The second type of review is based in part on a “dossier,” which is a record compiled in the court below of the evidence received and the findings made. The reviewing court has the power to hear the same witnesses again or to supplement their testimony by taking additional evidence, but it need not and frequently does not do so, being content to rely on the record already made in reaching its own findings of fact and conclusions of law. This type of proceeding prevails generally in civil-law countries for the first stage of appellate review, even when the original trial was conducted in a superior court staffed by professional judges and empowered to try important or serious cases.
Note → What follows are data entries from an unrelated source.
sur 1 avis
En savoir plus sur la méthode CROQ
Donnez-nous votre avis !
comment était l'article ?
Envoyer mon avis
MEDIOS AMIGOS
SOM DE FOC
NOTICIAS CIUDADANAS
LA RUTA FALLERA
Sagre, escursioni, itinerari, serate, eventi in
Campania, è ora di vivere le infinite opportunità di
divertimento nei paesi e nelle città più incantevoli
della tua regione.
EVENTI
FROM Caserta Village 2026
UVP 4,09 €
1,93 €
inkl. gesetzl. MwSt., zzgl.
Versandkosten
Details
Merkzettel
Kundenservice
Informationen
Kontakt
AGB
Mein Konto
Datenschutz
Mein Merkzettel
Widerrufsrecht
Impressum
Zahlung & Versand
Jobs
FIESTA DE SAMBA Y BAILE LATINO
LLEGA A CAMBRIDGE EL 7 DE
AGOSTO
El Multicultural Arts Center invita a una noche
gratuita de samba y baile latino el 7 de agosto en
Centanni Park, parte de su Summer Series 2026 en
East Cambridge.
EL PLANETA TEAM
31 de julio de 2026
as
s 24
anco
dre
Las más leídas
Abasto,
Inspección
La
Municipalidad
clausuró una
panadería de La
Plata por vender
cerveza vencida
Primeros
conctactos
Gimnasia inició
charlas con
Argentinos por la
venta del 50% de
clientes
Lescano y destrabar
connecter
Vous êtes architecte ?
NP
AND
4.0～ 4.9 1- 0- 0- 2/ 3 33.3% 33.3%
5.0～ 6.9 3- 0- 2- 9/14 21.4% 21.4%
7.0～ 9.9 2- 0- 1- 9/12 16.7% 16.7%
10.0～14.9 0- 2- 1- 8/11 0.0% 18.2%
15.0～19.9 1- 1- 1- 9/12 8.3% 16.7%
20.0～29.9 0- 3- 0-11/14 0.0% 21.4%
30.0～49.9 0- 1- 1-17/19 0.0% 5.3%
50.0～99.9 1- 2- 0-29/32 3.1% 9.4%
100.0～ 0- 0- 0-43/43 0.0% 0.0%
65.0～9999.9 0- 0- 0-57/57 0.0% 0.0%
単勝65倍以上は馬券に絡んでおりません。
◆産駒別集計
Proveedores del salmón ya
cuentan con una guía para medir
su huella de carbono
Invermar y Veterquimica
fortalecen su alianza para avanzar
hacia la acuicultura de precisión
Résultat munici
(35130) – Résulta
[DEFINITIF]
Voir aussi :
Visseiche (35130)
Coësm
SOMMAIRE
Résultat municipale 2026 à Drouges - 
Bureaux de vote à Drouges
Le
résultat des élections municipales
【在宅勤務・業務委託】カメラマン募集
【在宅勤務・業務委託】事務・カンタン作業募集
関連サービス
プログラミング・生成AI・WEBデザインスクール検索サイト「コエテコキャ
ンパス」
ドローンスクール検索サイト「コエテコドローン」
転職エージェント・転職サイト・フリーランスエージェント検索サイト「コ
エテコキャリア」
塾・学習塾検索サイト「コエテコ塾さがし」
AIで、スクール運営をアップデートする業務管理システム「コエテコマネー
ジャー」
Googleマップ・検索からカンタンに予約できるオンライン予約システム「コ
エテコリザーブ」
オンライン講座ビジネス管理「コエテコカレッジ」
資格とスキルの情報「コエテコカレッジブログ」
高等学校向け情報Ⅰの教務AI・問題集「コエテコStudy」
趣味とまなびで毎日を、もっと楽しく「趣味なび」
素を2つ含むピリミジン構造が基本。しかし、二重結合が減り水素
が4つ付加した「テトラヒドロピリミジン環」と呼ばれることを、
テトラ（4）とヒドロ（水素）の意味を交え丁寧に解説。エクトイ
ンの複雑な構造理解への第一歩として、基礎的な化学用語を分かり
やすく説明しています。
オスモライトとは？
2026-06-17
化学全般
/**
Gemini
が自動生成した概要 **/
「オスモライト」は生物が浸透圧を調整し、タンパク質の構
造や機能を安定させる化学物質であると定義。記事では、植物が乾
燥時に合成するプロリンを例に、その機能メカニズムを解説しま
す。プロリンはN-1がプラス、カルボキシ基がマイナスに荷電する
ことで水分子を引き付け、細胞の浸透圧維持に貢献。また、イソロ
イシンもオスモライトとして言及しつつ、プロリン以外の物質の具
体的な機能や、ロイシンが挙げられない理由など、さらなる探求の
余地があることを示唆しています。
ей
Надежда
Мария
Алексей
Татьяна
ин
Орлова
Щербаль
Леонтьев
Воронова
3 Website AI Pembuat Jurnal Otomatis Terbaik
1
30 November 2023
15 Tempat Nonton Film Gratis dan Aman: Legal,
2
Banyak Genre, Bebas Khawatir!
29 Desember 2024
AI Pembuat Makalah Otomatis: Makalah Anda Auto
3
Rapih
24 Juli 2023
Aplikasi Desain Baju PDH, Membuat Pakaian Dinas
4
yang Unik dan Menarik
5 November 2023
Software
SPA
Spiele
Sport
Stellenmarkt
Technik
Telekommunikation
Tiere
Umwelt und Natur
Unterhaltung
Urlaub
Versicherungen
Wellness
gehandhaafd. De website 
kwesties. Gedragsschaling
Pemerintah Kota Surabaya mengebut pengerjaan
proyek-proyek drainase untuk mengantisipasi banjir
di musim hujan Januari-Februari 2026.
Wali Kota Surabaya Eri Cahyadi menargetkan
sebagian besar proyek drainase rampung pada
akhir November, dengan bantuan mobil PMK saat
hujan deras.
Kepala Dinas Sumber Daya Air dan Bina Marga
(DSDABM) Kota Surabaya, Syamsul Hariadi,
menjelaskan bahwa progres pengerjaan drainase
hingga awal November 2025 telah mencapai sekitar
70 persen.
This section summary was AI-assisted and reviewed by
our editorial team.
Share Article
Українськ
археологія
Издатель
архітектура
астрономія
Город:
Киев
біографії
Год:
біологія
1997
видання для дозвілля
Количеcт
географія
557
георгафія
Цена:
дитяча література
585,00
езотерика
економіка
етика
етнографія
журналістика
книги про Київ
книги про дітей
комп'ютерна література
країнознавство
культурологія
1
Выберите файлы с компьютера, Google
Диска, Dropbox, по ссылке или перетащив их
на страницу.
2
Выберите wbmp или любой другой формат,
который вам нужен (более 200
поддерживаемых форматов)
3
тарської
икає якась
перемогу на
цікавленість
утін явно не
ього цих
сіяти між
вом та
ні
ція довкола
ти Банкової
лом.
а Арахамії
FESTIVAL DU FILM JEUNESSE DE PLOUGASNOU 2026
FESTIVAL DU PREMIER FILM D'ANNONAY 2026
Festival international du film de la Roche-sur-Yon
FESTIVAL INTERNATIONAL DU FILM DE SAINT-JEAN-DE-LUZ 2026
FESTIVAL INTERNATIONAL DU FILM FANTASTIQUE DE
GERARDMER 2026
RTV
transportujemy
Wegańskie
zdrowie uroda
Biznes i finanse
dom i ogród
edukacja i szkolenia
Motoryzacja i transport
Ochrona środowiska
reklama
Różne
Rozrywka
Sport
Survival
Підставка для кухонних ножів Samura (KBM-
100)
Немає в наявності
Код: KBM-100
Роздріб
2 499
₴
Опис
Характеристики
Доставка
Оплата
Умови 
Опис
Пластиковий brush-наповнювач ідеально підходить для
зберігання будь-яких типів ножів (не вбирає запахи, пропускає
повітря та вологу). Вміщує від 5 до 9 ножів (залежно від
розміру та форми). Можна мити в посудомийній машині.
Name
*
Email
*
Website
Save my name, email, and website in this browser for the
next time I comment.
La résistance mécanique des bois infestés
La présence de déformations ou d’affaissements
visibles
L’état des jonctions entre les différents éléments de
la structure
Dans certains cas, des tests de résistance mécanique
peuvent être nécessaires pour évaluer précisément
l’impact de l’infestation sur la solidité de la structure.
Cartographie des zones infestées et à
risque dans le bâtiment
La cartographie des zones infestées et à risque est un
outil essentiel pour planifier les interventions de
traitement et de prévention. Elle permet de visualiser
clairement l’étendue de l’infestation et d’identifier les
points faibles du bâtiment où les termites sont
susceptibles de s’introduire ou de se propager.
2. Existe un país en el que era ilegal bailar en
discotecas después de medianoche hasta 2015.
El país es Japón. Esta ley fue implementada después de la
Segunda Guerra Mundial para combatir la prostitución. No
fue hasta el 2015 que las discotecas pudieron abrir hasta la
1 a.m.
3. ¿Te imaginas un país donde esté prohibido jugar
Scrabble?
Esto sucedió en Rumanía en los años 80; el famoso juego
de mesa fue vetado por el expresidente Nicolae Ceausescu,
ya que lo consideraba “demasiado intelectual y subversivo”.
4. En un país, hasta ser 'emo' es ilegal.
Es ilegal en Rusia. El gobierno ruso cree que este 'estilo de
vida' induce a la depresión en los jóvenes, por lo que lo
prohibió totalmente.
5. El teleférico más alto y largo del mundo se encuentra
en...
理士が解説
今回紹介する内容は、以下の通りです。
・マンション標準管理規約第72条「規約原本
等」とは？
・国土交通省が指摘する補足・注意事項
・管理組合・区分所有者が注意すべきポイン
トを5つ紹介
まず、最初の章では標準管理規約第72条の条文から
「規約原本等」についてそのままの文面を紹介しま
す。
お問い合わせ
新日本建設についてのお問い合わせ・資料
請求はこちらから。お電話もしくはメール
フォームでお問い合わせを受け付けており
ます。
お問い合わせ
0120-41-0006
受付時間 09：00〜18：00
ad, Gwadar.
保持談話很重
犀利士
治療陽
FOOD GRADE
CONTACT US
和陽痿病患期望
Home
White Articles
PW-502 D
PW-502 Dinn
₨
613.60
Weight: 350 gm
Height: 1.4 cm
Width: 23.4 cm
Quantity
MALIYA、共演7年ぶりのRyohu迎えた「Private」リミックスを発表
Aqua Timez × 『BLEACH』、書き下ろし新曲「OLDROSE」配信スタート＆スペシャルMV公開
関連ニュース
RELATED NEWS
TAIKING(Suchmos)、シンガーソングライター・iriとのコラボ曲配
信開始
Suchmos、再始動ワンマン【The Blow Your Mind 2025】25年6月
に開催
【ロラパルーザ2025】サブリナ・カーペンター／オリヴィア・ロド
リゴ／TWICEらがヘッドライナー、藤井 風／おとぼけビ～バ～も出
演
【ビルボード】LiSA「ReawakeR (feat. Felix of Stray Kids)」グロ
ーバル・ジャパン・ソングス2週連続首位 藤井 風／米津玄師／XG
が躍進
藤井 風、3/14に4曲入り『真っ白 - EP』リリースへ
The third type of review is based solely on a written record of proceedings in the court or courts below. The reviewing court does not itself receive evidence directly but concentrates its effort on discovering from the record whether any errors were committed of such a serious nature as to require reversal or modification of the judgment under review or a new trial in the court below. The emphasis is on questions of law (both procedural and substantive) rather than on questions of fact, and the court typically requests briefs by the litigants delineating their views on the legal issues (including the relevant precedents) at stake in the case. This type of review prevails both in civil-law and common-law countries at the highest appellate level. It is also used in common-law countries at lower levels when the appeal involves a judgment of a superior court. The purpose of this type of review is not merely to ensure that correct results are reached in individual cases but also to clarify and expound the law in the manner described earlier (i.e., the creation of precedents). Lower courts have little to do with the development of the law, because they ordinarily do not write or publish opinions. The highest appellate courts do, and it is their opinions that become the guidelines for future cases.